- Origin: Cleveland, Ohio, United States
- Genres: Hard rock, pop rock
- Years active: 1983-1985
- Labels: CBS, Red Label
- Past members: Alan Greenblatt Kevin Valentine Rodney Cajka Albritton McClain Trent Reznor Gary Lee Jones

= The Innocent (band) =

US musical group

The Innocent was the band Trent Reznor of Nine Inch Nails played with after leaving The Urge. He then moved on to the Exotic Birds before creating his own band, Nine Inch Nails. The other members were Alan Greenblatt (as Alan Greene), Kevin Valentine, Rodney Cajka (as Rodney Psyka) and Albritton McClain. Valentine and McClain were both members of Donnie Iris and the Cruisers, and they had just recently opted to go on their own way from the band. The band's sole album was released on the regional Red Label Records.

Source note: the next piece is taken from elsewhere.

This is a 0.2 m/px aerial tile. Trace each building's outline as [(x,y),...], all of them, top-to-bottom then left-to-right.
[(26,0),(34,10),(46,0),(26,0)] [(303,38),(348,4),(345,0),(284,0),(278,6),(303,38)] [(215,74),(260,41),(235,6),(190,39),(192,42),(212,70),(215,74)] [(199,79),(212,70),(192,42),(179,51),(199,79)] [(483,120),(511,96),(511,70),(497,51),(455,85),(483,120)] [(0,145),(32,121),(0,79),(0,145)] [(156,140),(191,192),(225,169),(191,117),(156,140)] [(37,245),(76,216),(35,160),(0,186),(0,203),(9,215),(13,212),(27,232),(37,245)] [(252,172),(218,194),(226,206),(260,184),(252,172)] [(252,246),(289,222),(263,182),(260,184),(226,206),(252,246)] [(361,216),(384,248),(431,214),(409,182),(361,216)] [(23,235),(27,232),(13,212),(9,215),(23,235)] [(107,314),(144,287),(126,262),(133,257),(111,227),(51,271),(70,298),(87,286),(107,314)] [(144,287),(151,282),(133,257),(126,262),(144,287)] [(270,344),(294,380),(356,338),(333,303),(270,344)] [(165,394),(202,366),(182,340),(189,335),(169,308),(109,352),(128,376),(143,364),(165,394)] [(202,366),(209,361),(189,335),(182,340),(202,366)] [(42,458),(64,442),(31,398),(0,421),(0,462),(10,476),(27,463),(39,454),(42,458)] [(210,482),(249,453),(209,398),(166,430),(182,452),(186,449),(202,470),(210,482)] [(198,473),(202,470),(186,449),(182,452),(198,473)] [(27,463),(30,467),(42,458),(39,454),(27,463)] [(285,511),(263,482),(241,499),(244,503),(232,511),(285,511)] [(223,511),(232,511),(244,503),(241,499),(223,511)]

Upon finishing a mini-tour in August 1985 for their only album, Livin' in the Street, Reznor left the band. Synth player and album producer Gary Lee Jones replaced him. Reznor joined Exotic Birds and contributed to the local band Slam Bamboo, before eventually forming Nine Inch Nails.

== Livin' in the Street==

1. "Livin' in the Street" – 3:47
2. "Freeway Ride" – 4:08
3. "Dora" – 4:41
4. "With You" – 3:50
5. "Heartzone" – 4:57
6. "Top Secret" – 4:01
7. "Love'll Come Knockin'" – 4:39
8. "Back in My Life" – 4:10 *On some editions of the album, this track is unlisted and "Queen Of The Border" is listed as the eighth track instead.